Things today. The goddamn math exam.
Okay so last Friday we had a math exam and I was literally so confident that was a 10/10 I literally walked out the room with 20mins left of recess and everything was perfect (I didn’t go telling everyone but this I’ll explain later). Okay, so today, math teacher walks in, hands me the exam: 85%.
Turs out I never turned the page and thit all the 8 exercises from the first page but didn’t even see exercise 9. I’m still processing this. It was my first mthfucking 10 of the year and I’ve been stolen again.
Now a new dilemma: How to not be hated because of having good grades while everybody struggles to go past the 30%.
If someone asks me how an exam went ill have to options: Lying and saying it went bad (I won’t, I prefer been seen badly than actively lying) or saying the truth, of course, avoiding getting into much detail. So this means my responses will be like “it went good” or “pretty much OK” while some of them still hate me.

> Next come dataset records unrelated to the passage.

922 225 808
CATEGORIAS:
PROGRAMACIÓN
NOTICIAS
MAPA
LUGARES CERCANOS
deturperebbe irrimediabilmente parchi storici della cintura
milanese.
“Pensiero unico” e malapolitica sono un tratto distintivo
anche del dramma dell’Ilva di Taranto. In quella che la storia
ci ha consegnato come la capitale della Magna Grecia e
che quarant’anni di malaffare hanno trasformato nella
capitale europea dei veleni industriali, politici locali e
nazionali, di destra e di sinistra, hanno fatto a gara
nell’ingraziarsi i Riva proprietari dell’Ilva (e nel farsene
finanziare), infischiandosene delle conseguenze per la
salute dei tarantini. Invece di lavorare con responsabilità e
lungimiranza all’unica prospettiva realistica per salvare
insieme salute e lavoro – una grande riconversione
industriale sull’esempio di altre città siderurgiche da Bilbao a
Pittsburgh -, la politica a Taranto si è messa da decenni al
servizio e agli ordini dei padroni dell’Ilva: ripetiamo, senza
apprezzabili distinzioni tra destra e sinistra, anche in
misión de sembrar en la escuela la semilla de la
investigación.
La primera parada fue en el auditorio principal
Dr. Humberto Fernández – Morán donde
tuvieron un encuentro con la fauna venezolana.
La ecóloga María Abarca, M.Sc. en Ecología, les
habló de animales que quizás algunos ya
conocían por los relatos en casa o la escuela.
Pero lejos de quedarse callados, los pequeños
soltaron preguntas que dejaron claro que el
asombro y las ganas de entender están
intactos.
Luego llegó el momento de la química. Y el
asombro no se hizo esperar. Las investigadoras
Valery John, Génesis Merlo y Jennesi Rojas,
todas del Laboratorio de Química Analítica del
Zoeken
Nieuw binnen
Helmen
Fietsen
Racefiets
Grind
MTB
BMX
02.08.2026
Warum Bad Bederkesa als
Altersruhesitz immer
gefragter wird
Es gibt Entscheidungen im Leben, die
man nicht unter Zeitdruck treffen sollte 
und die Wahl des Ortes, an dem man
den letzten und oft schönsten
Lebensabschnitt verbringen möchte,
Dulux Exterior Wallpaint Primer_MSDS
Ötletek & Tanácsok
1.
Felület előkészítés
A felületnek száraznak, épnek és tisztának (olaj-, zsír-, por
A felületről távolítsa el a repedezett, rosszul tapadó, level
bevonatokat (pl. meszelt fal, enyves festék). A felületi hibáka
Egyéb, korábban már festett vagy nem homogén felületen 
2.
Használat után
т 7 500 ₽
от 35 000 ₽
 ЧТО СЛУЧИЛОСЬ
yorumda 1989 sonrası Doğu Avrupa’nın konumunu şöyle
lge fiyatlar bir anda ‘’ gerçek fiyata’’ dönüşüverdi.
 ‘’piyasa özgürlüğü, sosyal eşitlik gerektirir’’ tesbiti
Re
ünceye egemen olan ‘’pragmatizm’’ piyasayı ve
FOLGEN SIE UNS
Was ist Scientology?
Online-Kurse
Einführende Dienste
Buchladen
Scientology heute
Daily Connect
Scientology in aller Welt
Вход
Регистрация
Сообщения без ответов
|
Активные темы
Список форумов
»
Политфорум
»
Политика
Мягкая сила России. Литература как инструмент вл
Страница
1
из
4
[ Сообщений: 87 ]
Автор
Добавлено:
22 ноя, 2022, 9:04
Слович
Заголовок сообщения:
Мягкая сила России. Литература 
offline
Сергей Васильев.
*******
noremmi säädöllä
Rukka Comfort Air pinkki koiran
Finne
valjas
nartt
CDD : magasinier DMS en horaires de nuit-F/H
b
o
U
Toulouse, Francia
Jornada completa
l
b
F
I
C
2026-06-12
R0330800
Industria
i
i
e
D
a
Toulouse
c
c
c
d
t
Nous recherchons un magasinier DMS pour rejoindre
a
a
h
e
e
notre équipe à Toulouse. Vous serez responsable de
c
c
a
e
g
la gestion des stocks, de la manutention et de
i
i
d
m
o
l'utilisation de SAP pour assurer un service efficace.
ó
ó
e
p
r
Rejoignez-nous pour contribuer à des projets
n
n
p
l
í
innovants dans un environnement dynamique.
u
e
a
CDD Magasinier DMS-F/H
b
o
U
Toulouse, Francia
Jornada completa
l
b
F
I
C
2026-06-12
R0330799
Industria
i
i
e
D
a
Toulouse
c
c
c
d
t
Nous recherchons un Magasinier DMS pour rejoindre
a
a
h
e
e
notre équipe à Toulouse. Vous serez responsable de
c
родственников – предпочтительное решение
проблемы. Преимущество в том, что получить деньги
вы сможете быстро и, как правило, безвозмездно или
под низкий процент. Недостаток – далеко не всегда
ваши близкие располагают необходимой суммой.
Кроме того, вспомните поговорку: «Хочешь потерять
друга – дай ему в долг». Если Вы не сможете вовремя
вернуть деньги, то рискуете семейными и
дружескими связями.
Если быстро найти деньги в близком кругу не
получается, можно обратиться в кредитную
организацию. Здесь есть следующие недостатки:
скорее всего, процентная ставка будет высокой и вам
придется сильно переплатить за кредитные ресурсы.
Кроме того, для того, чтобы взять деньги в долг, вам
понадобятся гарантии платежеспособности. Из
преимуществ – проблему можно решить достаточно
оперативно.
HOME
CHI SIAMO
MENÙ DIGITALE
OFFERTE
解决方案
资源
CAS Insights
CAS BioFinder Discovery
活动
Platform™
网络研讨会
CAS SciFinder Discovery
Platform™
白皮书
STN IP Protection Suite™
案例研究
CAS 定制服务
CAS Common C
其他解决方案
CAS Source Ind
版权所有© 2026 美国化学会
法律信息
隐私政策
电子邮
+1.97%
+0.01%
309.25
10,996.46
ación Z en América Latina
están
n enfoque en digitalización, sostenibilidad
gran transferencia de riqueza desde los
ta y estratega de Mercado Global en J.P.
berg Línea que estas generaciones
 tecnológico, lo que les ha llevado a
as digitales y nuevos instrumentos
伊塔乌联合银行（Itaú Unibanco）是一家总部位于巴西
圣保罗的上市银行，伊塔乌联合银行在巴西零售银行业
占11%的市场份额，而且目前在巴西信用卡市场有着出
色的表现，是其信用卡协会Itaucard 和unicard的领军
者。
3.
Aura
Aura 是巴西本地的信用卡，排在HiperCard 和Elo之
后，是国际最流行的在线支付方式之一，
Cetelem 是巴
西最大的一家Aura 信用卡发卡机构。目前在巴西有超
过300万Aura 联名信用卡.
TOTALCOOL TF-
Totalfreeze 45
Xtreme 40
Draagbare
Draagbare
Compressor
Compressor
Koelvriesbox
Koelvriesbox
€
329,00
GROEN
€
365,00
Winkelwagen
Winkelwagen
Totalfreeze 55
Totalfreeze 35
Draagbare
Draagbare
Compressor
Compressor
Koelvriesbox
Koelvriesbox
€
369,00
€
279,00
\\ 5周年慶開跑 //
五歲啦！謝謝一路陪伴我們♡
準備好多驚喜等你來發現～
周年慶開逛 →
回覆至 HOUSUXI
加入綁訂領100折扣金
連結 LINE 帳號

My first proof was Sh today. She was kinda having a bad time at chemistry today and every time I opened my mouth she went like “you can’t talk couse yu still getting 9,5s” and she’s saying all the truth. I don’t want to be seen as rude or vanidous or egocentric so I try to avoid those questions, but still, I can’t help it but feel bad when someone asks.
The thing is something I should be proud about is being hidden because I fear people will hate me for having it.
Also I have come to the excuse/conclusion that my academic intelligence is this high to compensate for my unexistant emotional intelligence. Hopefully this “inferior superiority” thing will make them feel better with themselves.
I was gonna do gym but I don’t feel like it.
Tomorrow is the orientation race. I thing Imma get pickao, I feel like it.